§ **PROVIDED TEXT**
⁂
Both of these statements make the same number of expectations on the device:
@supports (display:flex) {} @media screen {}
And that means that these media queries are equally complex in their expectation:
@media screen and (min-width: 320px) and (max-width: 480px) {} /* 3 */ @media screen and (min-width: 481px) and (max-width: 768px) {} /* 3 */ @media supports (display:grid) and (min-width: 768px) {} /* 3 */
How can we Measure Complexity in Selectors?
First sum all the specificities
Look at all the specificities in all the categories and add them together. We will let DocumentExpectations tell us the total number of expectations are placed on document and state.
#page-123 .header .title a:hover {} /* 1 + 3 + 1 = 5 */ .header h1.title a:visited {} /* 0 + 3 + 2 = 5 */ #form-123 .fields input[type=text]:invalid {} /* 1 + 3 + 1 = 5 */
Then add weight for structure expectations placed on the document
We want to count up the structural document expectations that specificity misses: the combinator (+ ~ >
). That puts the combinators on equal footing with any :nth-child
selectors we’ve already identified.
Additionally, while specificity in general already incorporated the arguments of :has()
, :is()
, :not()
, and :where()
— it hasn’t yet accounted for how those have also put expectations on document structure. So we’re just going to add up how many of those we see, too.
⁂
Retype everything in the passage on CSS selector complexity from "Both of these" down to "Complexity in Selectors?", with no changes.
⁂
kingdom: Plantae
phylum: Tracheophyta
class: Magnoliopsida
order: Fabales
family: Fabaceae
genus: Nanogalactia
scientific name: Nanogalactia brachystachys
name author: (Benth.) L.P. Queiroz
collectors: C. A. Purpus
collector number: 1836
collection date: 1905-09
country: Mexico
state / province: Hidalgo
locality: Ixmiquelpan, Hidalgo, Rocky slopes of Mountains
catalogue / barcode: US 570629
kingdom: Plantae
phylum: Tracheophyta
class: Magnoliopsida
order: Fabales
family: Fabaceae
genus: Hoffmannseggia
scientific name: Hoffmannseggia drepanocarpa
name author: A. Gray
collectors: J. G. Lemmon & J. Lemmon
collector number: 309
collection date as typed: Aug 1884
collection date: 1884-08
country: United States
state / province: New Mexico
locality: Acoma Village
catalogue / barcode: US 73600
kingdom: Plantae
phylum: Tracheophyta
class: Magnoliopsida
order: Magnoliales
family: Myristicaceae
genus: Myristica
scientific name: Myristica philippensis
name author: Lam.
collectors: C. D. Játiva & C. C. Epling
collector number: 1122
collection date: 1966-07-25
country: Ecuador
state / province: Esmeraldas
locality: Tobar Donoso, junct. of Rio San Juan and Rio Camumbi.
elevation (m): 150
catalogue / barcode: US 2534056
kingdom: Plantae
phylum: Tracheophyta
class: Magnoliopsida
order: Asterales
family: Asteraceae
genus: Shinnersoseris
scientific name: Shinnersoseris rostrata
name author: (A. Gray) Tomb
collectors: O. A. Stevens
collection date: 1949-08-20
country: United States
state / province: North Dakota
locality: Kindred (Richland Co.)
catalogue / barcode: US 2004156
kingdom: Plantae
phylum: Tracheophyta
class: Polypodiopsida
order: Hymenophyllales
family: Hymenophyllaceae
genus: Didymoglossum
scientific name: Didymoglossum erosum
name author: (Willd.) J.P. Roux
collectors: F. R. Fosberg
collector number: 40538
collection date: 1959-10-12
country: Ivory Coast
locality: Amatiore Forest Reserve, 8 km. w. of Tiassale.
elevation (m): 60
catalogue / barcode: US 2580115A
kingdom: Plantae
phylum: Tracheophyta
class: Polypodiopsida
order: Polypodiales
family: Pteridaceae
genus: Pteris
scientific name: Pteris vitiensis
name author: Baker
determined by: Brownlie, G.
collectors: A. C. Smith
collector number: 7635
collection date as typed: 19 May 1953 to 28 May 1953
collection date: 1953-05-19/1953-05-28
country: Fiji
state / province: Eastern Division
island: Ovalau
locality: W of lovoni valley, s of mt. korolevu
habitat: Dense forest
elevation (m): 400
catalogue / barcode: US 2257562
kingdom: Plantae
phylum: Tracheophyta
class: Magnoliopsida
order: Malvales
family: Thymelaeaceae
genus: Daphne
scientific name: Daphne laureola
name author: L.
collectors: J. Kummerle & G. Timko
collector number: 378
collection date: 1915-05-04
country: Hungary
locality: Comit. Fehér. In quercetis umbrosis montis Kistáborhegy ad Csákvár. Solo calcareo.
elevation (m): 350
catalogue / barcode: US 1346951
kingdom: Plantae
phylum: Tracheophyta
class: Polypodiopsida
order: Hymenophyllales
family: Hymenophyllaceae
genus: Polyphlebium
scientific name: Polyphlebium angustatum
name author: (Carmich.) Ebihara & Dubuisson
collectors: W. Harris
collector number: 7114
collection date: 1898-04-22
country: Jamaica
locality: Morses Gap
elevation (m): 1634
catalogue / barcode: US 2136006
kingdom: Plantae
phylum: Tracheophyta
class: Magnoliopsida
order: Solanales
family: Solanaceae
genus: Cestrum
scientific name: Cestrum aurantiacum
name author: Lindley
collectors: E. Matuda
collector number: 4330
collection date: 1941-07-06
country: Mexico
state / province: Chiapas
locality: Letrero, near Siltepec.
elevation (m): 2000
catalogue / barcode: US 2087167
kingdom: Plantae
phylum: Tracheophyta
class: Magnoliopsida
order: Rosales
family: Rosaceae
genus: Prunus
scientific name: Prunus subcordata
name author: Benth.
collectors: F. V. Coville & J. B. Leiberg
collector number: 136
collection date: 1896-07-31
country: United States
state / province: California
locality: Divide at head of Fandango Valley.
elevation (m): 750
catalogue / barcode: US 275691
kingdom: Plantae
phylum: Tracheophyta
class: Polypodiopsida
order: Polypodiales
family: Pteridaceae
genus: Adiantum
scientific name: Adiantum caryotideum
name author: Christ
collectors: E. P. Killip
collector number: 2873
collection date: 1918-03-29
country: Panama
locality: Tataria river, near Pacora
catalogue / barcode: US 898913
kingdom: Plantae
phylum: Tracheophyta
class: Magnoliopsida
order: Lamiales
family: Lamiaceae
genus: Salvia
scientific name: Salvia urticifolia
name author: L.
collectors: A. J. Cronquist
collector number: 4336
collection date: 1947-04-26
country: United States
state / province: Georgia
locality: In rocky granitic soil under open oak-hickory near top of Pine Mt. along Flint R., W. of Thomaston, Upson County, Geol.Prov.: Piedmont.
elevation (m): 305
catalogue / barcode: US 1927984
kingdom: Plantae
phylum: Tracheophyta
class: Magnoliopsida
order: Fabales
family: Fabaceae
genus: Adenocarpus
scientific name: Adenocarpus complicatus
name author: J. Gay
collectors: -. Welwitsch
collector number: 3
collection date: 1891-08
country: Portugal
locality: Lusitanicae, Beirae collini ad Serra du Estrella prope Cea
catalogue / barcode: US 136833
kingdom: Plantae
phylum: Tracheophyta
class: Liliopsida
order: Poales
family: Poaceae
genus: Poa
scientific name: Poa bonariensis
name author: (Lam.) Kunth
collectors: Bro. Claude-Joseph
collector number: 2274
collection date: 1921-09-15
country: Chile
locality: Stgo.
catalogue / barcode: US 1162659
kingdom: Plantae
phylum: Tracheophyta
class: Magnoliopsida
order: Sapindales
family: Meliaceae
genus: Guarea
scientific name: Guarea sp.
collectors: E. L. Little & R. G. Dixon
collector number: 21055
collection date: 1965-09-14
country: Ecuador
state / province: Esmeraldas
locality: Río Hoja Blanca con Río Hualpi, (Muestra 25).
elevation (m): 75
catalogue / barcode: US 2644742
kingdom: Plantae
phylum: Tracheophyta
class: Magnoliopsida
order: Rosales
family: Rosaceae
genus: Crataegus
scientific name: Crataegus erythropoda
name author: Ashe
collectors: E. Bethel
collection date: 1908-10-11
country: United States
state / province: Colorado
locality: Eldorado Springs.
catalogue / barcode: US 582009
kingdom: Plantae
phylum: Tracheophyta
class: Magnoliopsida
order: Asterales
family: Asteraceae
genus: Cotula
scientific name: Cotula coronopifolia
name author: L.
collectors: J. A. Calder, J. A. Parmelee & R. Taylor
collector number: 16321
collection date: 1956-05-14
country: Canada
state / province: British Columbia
⁂
§ **TASK RESPONSE**
Both of these statements make the same number of expectations on the device:
@supports (display:flex) {} @media screen {}
And that means that these media queries are equally complex in their expectation:
@media screen and (min-width: 320px) and (max-width: 480px) {} /* 3 */ @media screen and (min-width: 481px) and (max-width: 768px) {} /* 3 */ @media supports (display:grid) and (min-width: 768px) {} /* 3 */
How can we Measure Complexity in Selectors?